#### Task goal:
The reply has to contain each record exactly as written.

▼▼▼

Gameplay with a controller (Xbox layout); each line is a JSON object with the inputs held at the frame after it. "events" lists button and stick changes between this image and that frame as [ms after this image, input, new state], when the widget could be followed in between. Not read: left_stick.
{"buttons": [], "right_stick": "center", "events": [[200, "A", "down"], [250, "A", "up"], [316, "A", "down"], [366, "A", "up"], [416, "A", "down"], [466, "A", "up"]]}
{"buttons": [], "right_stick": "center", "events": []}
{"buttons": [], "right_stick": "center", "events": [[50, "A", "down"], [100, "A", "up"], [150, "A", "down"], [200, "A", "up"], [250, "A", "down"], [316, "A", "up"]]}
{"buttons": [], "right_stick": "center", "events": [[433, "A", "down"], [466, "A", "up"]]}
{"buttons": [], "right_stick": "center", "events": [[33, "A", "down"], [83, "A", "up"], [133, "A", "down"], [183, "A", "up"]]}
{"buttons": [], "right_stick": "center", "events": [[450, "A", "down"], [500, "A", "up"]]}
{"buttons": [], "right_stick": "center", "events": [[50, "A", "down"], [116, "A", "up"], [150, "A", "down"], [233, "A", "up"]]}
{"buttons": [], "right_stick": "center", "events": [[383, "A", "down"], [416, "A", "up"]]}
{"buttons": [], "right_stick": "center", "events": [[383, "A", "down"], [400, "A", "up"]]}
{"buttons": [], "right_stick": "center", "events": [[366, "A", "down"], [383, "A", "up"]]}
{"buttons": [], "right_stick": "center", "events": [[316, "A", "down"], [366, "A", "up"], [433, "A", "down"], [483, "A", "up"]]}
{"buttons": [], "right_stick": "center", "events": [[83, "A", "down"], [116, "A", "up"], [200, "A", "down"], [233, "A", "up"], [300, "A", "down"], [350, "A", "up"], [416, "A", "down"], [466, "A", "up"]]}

▲▲▲

#### Answer:
Gameplay with a controller (Xbox layout); each line is a JSON object with the inputs held at the frame after it. "events" lists button and stick changes between this image and that frame as [ms after this image, input, new state], when the widget could be followed in between. Not read: left_stick.
{"buttons": [], "right_stick": "center", "events": [[200, "A", "down"], [250, "A", "up"], [316, "A", "down"], [366, "A", "up"], [416, "A", "down"], [466, "A", "up"]]}
{"buttons": [], "right_stick": "center", "events": []}
{"buttons": [], "right_stick": "center", "events": [[50, "A", "down"], [100, "A", "up"], [150, "A", "down"], [200, "A", "up"], [250, "A", "down"], [316, "A", "up"]]}
{"buttons": [], "right_stick": "center", "events": [[433, "A", "down"], [466, "A", "up"]]}
{"buttons": [], "right_stick": "center", "events": [[33, "A", "down"], [83, "A", "up"], [133, "A", "down"], [183, "A", "up"]]}
{"buttons": [], "right_stick": "center", "events": [[450, "A", "down"], [500, "A", "up"]]}
{"buttons": [], "right_stick": "center", "events": [[50, "A", "down"], [116, "A", "up"], [150, "A", "down"], [233, "A", "up"]]}
{"buttons": [], "right_stick": "center", "events": [[383, "A", "down"], [416, "A", "up"]]}
{"buttons": [], "right_stick": "center", "events": [[383, "A", "down"], [400, "A", "up"]]}
{"buttons": [], "right_stick": "center", "events": [[366, "A", "down"], [383, "A", "up"]]}
{"buttons": [], "right_stick": "center", "events": [[316, "A", "down"], [366, "A", "up"], [433, "A", "down"], [483, "A", "up"]]}
{"buttons": [], "right_stick": "center", "events": [[83, "A", "down"], [116, "A", "up"], [200, "A", "down"], [233, "A", "up"], [300, "A", "down"], [350, "A", "up"], [416, "A", "down"], [466, "A", "up"]]}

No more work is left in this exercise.